[Request]
Where the data below has the string "Clasificación", return the whole line.

Records drawn from a dataset:

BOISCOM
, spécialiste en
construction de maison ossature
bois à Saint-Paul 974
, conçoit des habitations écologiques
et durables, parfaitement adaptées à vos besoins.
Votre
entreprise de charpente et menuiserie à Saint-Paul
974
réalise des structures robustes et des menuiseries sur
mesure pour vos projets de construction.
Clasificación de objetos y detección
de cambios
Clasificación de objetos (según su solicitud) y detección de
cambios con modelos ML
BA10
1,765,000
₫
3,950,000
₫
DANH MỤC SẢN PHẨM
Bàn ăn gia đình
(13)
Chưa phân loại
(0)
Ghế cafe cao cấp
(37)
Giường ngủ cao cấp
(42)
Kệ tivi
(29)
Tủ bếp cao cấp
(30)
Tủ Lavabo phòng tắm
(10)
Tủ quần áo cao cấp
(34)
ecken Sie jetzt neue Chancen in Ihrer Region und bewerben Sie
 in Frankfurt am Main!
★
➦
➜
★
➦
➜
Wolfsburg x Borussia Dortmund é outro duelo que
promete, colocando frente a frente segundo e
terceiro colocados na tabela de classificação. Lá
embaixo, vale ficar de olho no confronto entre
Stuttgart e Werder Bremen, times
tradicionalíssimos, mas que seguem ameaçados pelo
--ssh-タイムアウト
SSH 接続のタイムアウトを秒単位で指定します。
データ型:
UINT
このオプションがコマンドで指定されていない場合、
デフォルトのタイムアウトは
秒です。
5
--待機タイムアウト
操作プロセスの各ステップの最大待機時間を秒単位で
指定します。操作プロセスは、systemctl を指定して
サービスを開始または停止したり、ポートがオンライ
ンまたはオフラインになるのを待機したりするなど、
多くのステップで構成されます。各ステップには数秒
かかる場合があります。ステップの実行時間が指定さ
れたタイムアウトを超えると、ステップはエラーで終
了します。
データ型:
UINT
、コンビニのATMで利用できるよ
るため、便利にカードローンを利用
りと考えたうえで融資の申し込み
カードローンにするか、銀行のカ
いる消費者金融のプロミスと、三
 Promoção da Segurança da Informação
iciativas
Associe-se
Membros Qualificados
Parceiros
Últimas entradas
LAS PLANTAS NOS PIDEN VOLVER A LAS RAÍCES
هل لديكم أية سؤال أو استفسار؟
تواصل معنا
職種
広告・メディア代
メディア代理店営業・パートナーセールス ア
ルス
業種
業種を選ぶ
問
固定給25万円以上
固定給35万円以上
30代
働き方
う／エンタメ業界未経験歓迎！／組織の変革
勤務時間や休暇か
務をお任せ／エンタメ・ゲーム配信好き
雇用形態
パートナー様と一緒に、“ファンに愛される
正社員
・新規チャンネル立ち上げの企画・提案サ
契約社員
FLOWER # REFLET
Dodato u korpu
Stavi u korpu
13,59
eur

[Output of the task]
Clasificación de objetos y detección
Clasificación de objetos (según su solicitud) y detección de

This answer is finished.